[Start of section]

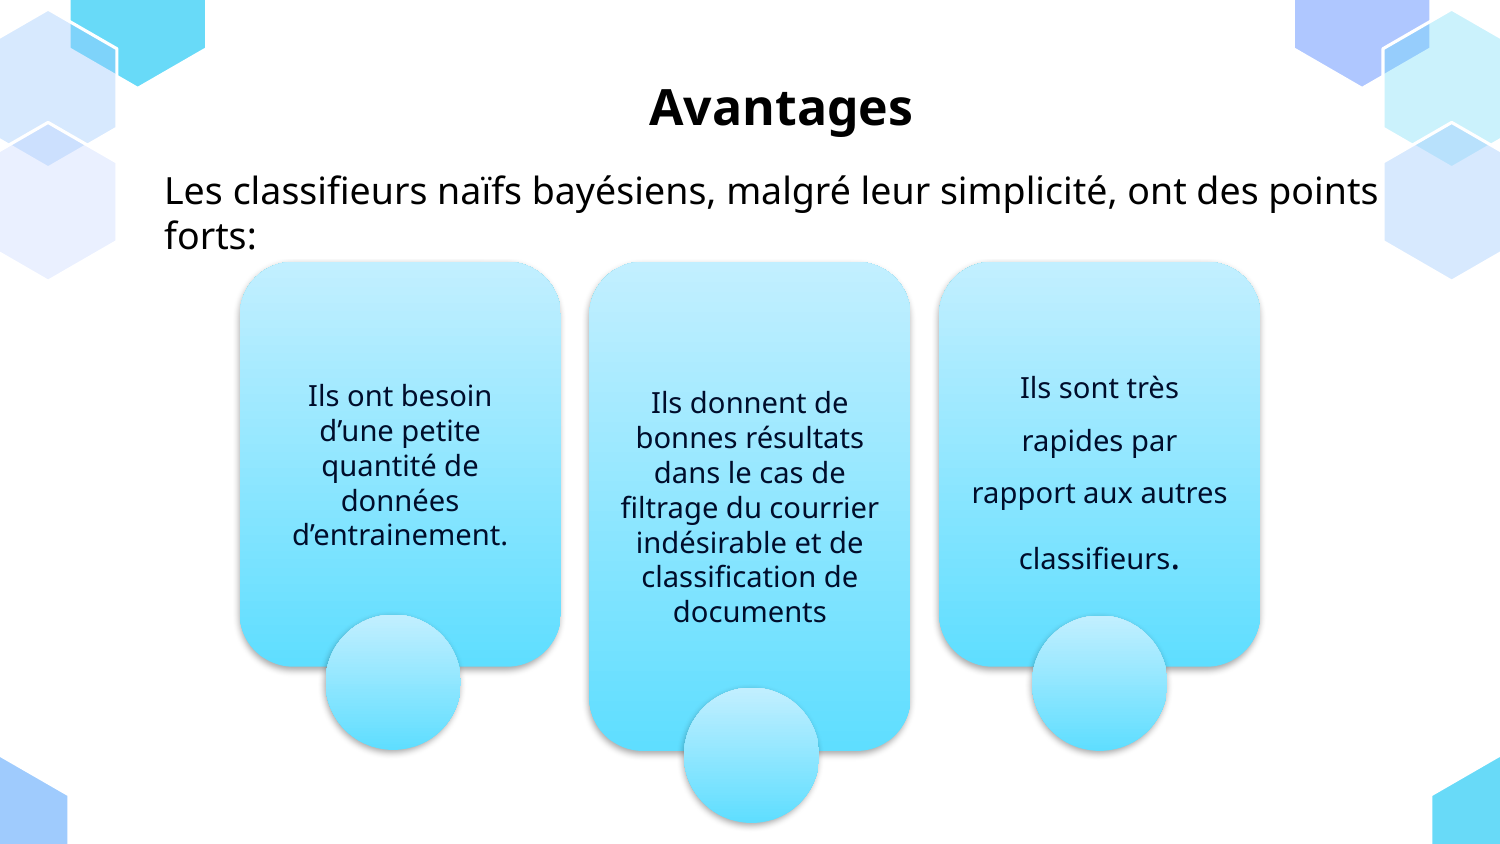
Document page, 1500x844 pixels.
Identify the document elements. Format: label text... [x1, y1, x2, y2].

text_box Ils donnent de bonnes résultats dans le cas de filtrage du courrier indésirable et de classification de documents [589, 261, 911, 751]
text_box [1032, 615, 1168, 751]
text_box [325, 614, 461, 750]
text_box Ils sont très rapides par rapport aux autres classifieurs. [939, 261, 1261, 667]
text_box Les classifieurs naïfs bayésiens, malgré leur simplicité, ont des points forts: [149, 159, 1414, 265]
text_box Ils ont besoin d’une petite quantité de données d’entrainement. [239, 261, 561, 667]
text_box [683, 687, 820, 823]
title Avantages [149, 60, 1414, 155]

[End of section]

Set down nothing but the lines from the one with "Identify the document" through the end of the records, keeping each line exactly as written and including both ends.

Answer for the task:
Identify the document elements. Format: label text... [x1, y1, x2, y2].

text_box Ils donnent de bonnes résultats dans le cas de filtrage du courrier indésirable et de classification de documents [589, 261, 911, 751]
text_box [1032, 615, 1168, 751]
text_box [325, 614, 461, 750]
text_box Ils sont très rapides par rapport aux autres classifieurs. [939, 261, 1261, 667]
text_box Les classifieurs naïfs bayésiens, malgré leur simplicité, ont des points forts: [149, 159, 1414, 265]
text_box Ils ont besoin d’une petite quantité de données d’entrainement. [239, 261, 561, 667]
text_box [683, 687, 820, 823]
title Avantages [149, 60, 1414, 155]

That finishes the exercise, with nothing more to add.